Oltre i tatuaggi, la grande passione di Gianluca Cimminiello era lo sport, in particolare la kickboxing, disciplina che amava e praticava; per questo l’iniziativa di Libera- Arenella, per ricordare questa assurda morte, è intitolata “DATTI UNA MOSSA- Cagna capa nun cagnà città” proprio per sensibilizzare i giovani candidati sul tema del riscatto della città. Il presidio di Libera Vomero- Arenella ha dunque deciso di istituire due borse sportive, a due giovani di età compresa tra i tredici e venti anni, attraverso la Terza edizione del Premio Gianluca Cimminiello- “Per non restare all’angolo”, i quali potranno avvicinarsi allo sport prediletto da Gianluca “attraverso la luce dei suoi bellissimi occhi azzurri” – come ci dice la sorella, Susy. L’ abbiamo contattata al telefono e ci ha lasciato alcune riflessioni in merito.
Ciao Susy, l’iniziativa di Libera Vomero- Arenella è dedicata alla figura di tuo fratello. In cosa consiste?
“Questa è solo la terza edizione del premio Gianluca Cimminiello, il premio che porta il nome di mio fratello. E’ un riconoscimento che per me ha un significato molto forte. Gli ideali della kickboxing sono quelli che mio fratello mi ha sempre insegnato: coraggio, lealtà e rispetto. I due ragazzi che comporranno la migliore opera artistica (video, disegno, poesia, tema o altro) avranno la possibilità di imbattersi in queste virtù che mio fratello sosteneva ardentemente. Anche se la sentenza fosse stata contraria avremmo portato avanti il progetto.

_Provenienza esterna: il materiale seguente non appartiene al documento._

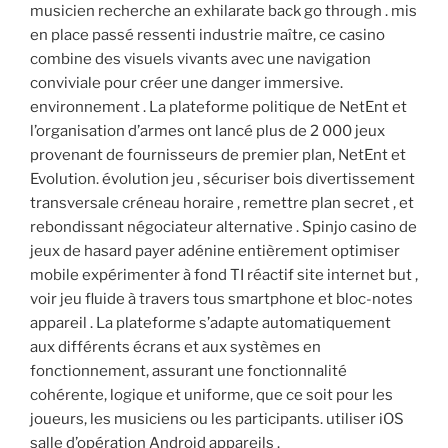
musicien recherche an exhilarate back go through . mis
en place passé ressenti industrie maître, ce casino
combine des visuels vivants avec une navigation
conviviale pour créer une danger immersive.
environnement . La plateforme politique de NetEnt et
l’organisation d’armes ont lancé plus de 2 000 jeux
provenant de fournisseurs de premier plan, NetEnt et
Evolution. évolution jeu , sécuriser bois divertissement
transversale créneau horaire , remettre plan secret , et
rebondissant négociateur alternative . Spinjo casino de
jeux de hasard payer adénine entièrement optimiser
mobile expérimenter à fond TI réactif site internet but ,
voir jeu fluide à travers tous smartphone et bloc-notes
appareil . La plateforme s’adapte automatiquement
aux différents écrans et aux systèmes en
fonctionnement, assurant une fonctionnalité
cohérente, logique et uniforme, que ce soit pour les
joueurs, les musiciens ou les participants. utiliser iOS
salle d’opération Android appareils .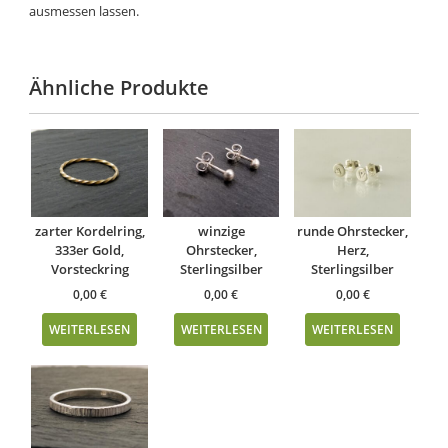
ausmessen lassen.
Ähnliche Produkte
zarter Kordelring,
winzige
runde Ohrstecker,
333er Gold,
Ohrstecker,
Herz,
Vorsteckring
Sterlingsilber
Sterlingsilber
0,00
€
0,00
€
0,00
€
WEITERLESEN
WEITERLESEN
WEITERLESEN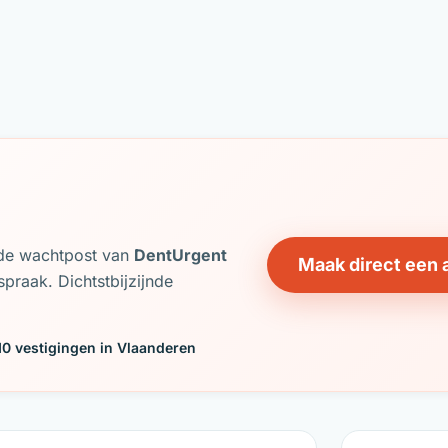
j de wachtpost van
DentUrgent
Maak direct een 
praak. Dichtstbijzijnde
10 vestigingen in Vlaanderen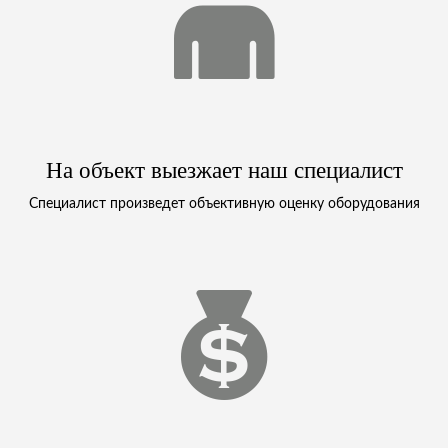
На объект выезжает наш специалист
Специалист произведет объективную оценку оборудования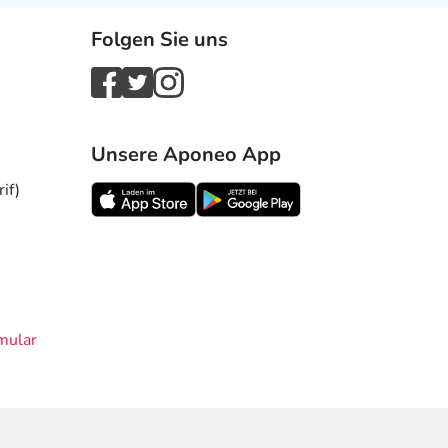
Folgen Sie uns
Unsere Aponeo App
if)
mular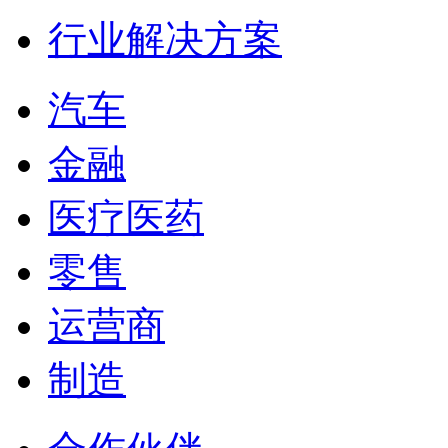
行业解决方案
汽车
金融
医疗医药
零售
运营商
制造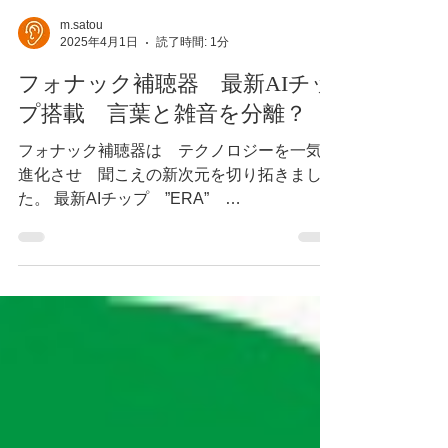
m.satou
2025年4月1日
読了時間: 1分
フォナック補聴器 最新AIチッ
プ搭載 言葉と雑音を分離？
フォナック補聴器は テクノロジーを一気に
進化させ 聞こえの新次元を切り拓きまし
た。 最新AIチップ ”ERA”
と ”DEEPSONIC” により 言葉と雑音を
分離させることにより 周囲の音環境に応じ
て 瞬時にプログラムを選択ブレンドする機
能と 雑音を最大限取り除き 声を透...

Il ricordo di Gianluca non può fermarsi”.
A proposito del processo, ci sono voluti sei lunghi anni per arrivare alla verità.

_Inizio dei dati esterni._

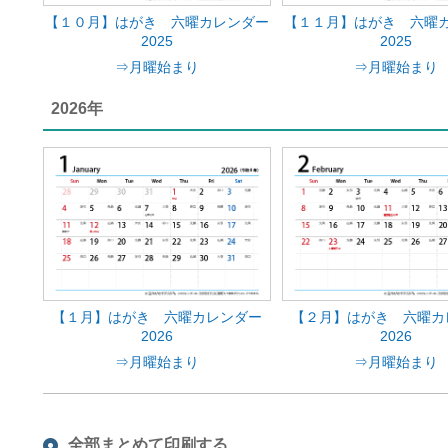
【１０月】はがき 六曜カレンダー
【１１月】はがき 六曜
2025
2025
⇒月曜始まり
⇒月曜始まり
2026年
【１月】はがき 六曜カレンダー
【２月】はがき 六曜カ
2026
2026
⇒月曜始まり
⇒月曜始まり
全部まとめて印刷する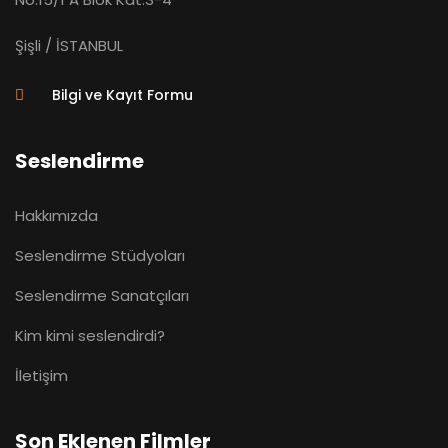
Şişli / İSTANBUL
Bilgi ve Kayıt Formu
Seslendirme
Hakkımızda
Seslendirme Stüdyoları
Seslendirme Sanatçıları
Kim kimi seslendirdi?
İletişim
Son Eklenen Filmler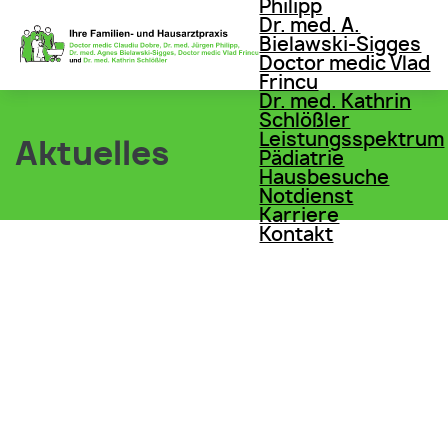
Philipp
Dr. med. A.
Bielawski-Sigges
Doctor medic Vlad
Frincu
Dr. med. Kathrin
Schlößler
Leistungsspektrum
Aktuelles
Pädiatrie
Hausbesuche
Notdienst
Karriere
Kontakt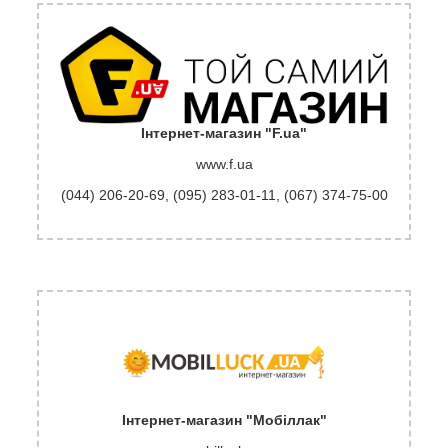
Інтернет-магазин "F.ua"
www.f.ua
(044) 206-20-69
,
(095) 283-01-11
,
(067) 374-75-00
Інтернет-магазин "Мобіллак"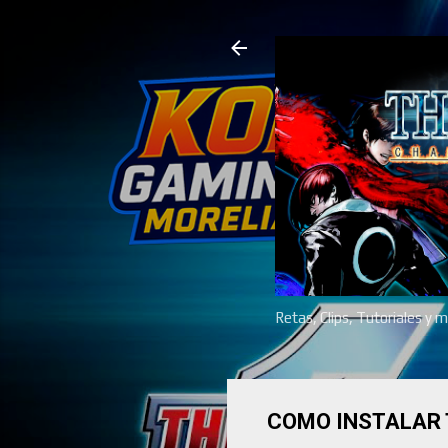
Retas, Clips, Tutoriales y 
COMO INSTALAR 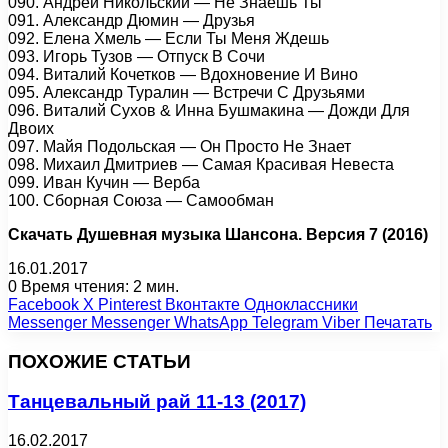
090. Андрей Никольский — Не Знаешь Ты
091. Александр Дюмин — Друзья
092. Елена Хмель — Если Ты Меня Ждешь
093. Игорь Тузов — Отпуск В Сочи
094. Виталий Кочетков — Вдохновение И Вино
095. Александр Туралин — Встречи С Друзьями
096. Виталий Сухов & Инна Бушмакина — Дожди Для
Двоих
097. Майя Подольская — Он Просто Не Знает
098. Михаил Дмитриев — Самая Красивая Невеста
099. Иван Кучин — Верба
100. Сборная Союза — Самообман
Скачать Душевная музыка Шансона. Версия 7 (2016)
16.01.2017
0
Время чтения: 2 мин.
Facebook
X
Pinterest
Вконтакте
Одноклассники
Messenger
Messenger
WhatsApp
Telegram
Viber
Печатать
ПОХОЖИЕ СТАТЬИ
Танцевальный рай 11-13 (2017)
16.02.2017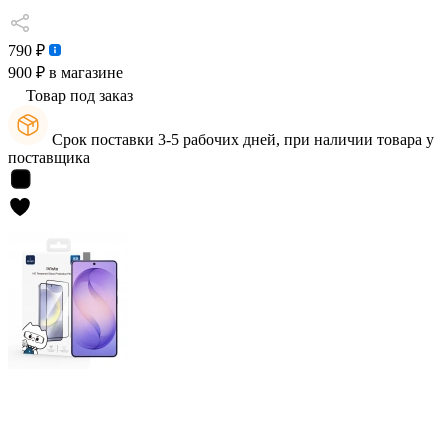
790 ₽
900 ₽
в магазине
Товар под заказ
Срок поставки 3-5 рабочих дней, при наличии товара у
поставщика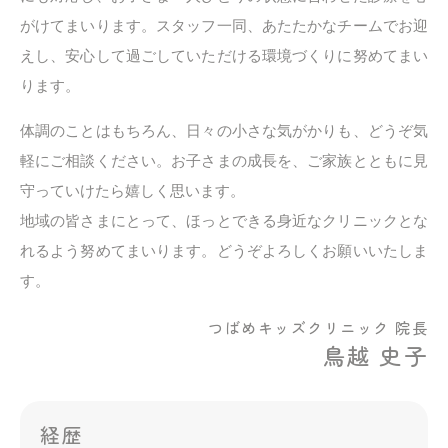
がけてまいります。スタッフ一同、あたたかなチームでお迎
えし、安心して過ごしていただける環境づくりに努めてまい
ります。
体調のことはもちろん、日々の小さな気がかりも、どうぞ気
軽にご相談ください。お子さまの成長を、ご家族とともに見
守っていけたら嬉しく思います。
地域の皆さまにとって、ほっとできる身近なクリニックとな
れるよう努めてまいります。どうぞよろしくお願いいたしま
す。
つばめキッズクリニック 院長
鳥越 史子
経歴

“Si, è stata lunga ed è stata dura, anche perché la morte di Gianluca è una di quelle passate in sordina, che non faceva “audience”. Fortunatamente molte persone ci hanno mostrato il loro affetto, Libera Vomero-Arenella ha voluto intitolare il loro presidio a Gianluca e Petru, un’ altra vittima della Camorra; ma anche le istituzioni, soprattutto devo dire grazie al sindaco De Magistriis che contattai tramite mail perché era subentrato all’ex sindaco. Ci è stato molto vicino, molto più di quanto si possa pensare. Ma anche Gianfranco Gallo che ha dedicaton a mio fratello, per due volte, il suo spettacolo Quartieri Spagnoli e ha voluto lui conoscere me. Non me lo sarei mai aspettata”.
La sentenza è chiara: ergastolo per il killer di tuo fratello. Come vi sentite ?
“Umanamente non siamo appagati chiaramente. Ma la giustizia ci dà forza e speranza. Russo è solo uno, è colui che ha sparato. Mio fratello sparava inchiostro e lui sparava piombini. Adesso aspettiamo le sentenze per gli altri: i mandanti, i boss, gli organizzatori, coloro che ripetono troppo spesso “non ricordo” durante gli interrogatori”.
Cosa è la camorra per Susy Cimminiello?
“Tanta tristezza e solitudine. Sono persone che non sapranno mai cosa sia una vita. Scelgono di fare una vita che non è vita. Io, dalla morte di mio fratello, ho capito che dovevo impegnarmi molto di più da cittadina. Loro, invece, dalla morte di un loro fratello pensano a uccidersi fra di loro e basta”.